Not long ago I came across an elaborate poll on the values and conduct of Americans. It appeared as a book called The Day America Told the Truth, and it was described as “the most massive in-depth survey of what Americans really believe that has ever been conducted.”1 The survey was based on a sampling of more than 2,000 people in one week, each person answering over 1,800 questions, and there were follow-up interviews with thousands more.
A survey of this scope reveals a lot of things, of course. But one of the dominant findings—perhaps the most important of all—is that America no longer has a sense of right and wrong. “A letdown in moral values is now considered the number one problem facing our country,” the pollsters wrote.2 “Only 13 percent of us believe in all of the Ten Commandments. Forty percent of us believe in five of the Ten Commandments…. There is absolutely no moral consensus in this country as there was in the 1950s, when all our institutions commanded more respect. Today there is very little respect for the law—for any kind of law.”3
The number one rationalization for lawless and immoral behavior is that everyone else is doing it. “If everybody else is doing it, why shouldn’t I?” is our argument.4
Right or wrong? Making that distinction rightly is what civilization—not to mention right religious behavior—is all about. But that is what we have lost in America. We do not believe in right and wrong. Therefore, it is against that serious national problem that we come to Paul’s challenge to Christians in Romans 12:17, where we read, “Be careful to do what is right in the eyes of everybody.”

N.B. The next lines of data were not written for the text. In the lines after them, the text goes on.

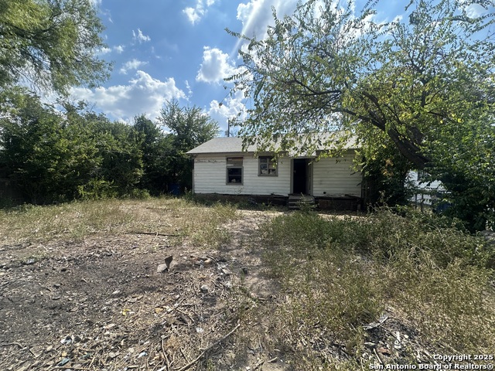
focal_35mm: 14
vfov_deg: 85.7
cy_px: 186
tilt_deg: +0.7
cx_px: 248
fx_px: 200
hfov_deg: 102.1
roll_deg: -1.5
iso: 40
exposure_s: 1/1247
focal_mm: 2.22
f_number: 2.2
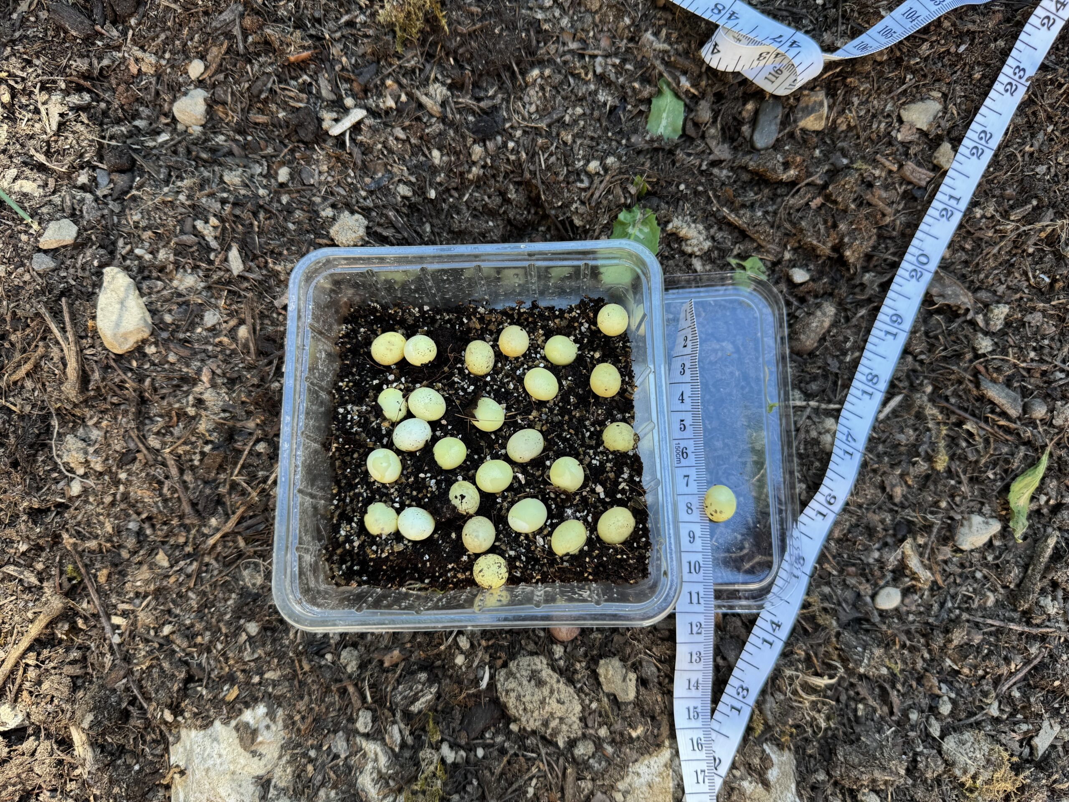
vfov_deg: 56.8
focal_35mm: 24
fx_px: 741
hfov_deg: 71.6
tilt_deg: -74.0
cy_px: 401
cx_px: 534
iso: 64
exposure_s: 1/171
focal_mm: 6.76
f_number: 1.78
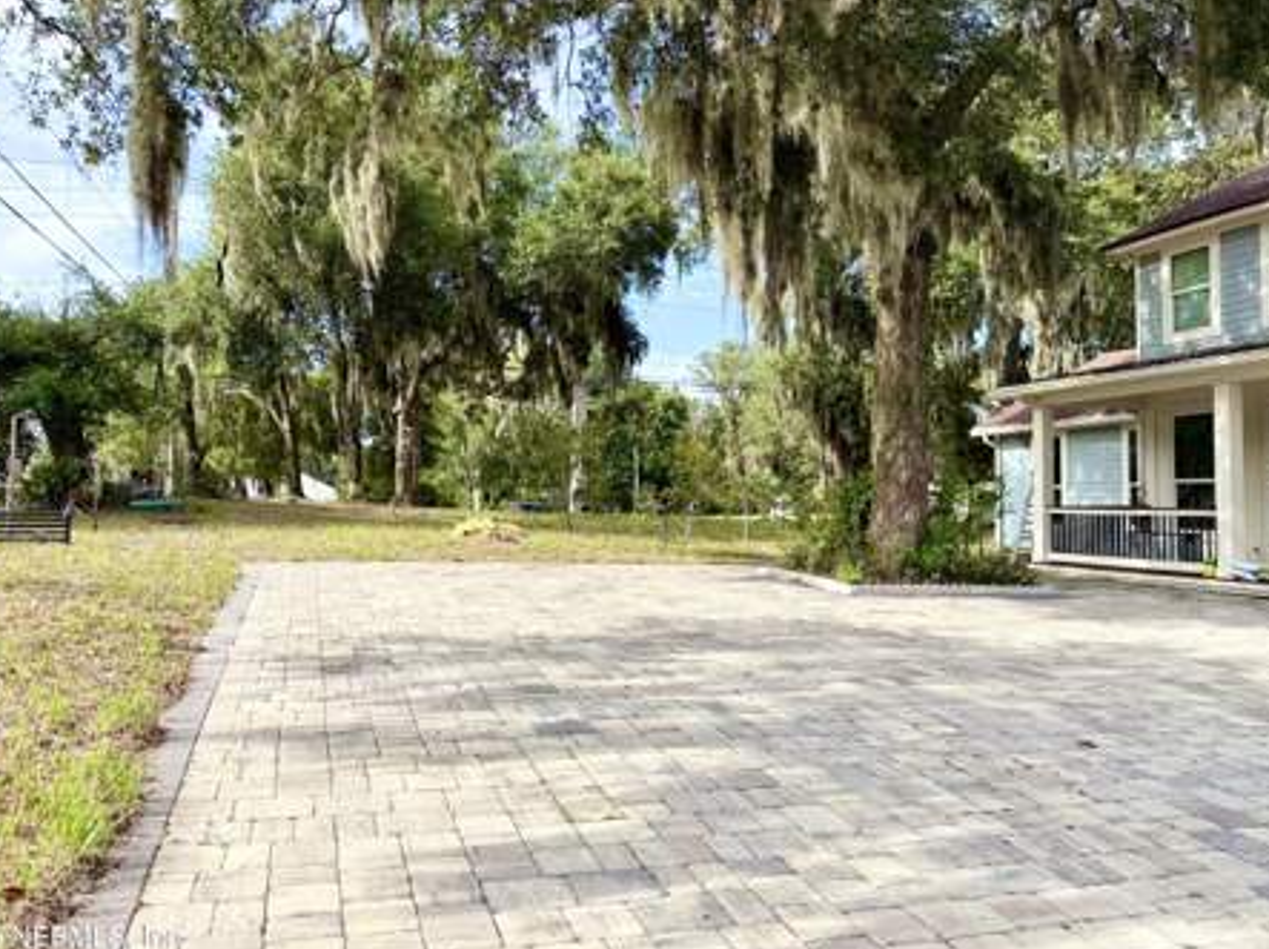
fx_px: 952
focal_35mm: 26
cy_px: 466
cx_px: 602
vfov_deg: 52.9
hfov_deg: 67.3
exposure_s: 1/2053
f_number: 1.78
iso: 80
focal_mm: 6.76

The verse has two parts: 1) “Do not repay anyone evil for evil”; and 2) “Be careful to do what is right in the eyes of everybody.”
If you are familiar with the King James Version of this verse, you may recall that it seems to say something very different. It says, “Provide things honest in the sight of all men.” That sounds like a command to support your family, to see that they have food to eat and a place to live, to pay the children’s college tuition. That is not what the KJV translators meant, but the problem arises from the fact that the key word in this verse has several meanings. The word is kalos, which one Greek dictionary defines as “good,” “right,” “proper,” “fitting,” “better,” “honorable,” “honest,” “fine,” “beautiful” or “precious.” The older translation selected the word “honest.” The New International Version picked the word “right.”
This does not mean that either one or both of the translations is mistaken, however. It is just a case of the Greek word being bigger or more inclusive than any one of our many English terms.
The way to understand kalos is to know that it was the word used by the Greek philosophers, especially Plato, to describe the goal of sound thinking. Usually we think of this goal as “the good,” which Plato proposed as the right pursuit of all rational beings. But if we are working in the area of aesthetics, the “good” that we are pursuing becomes “the beautiful.” In philosophy it is “the truth.” If we are thinking of morals, it is what is “right.” If we are thinking of character, it is what is “honorable.”
The point is that this is what all people should aim at. So when Paul told the Romans that they were to “be careful to do what is right in the eyes of everybody,” he was saying that Christians are to lead the way in good or right things, and they are to do this always. We are to be known as those who always pursue the very best in all areas.
Leon Morris puts it in other terms. He says that Paul “is calling on them to live out the implications of the gospel. Their lives are to be lived on such a high plane that even the heathen will recognize the fact. They will always be living in the sight of non-Christians, and the way they live should be such as to commend the essential Christian message.”5
1James Patterson and Peter Kim, The Day America Told the Truth: What People Really Believe About Everything That Really Matters (New York: Prentice Hall Press, 1991), 4.
2Ibid., 8.
3Ibid., 6.
4Ibid., 31.
5Leon Morris, The Epistle to the Romans (Grand Rapids, MI: Eerdmans, and Leicester, England: InterVarsity, 1988), 452.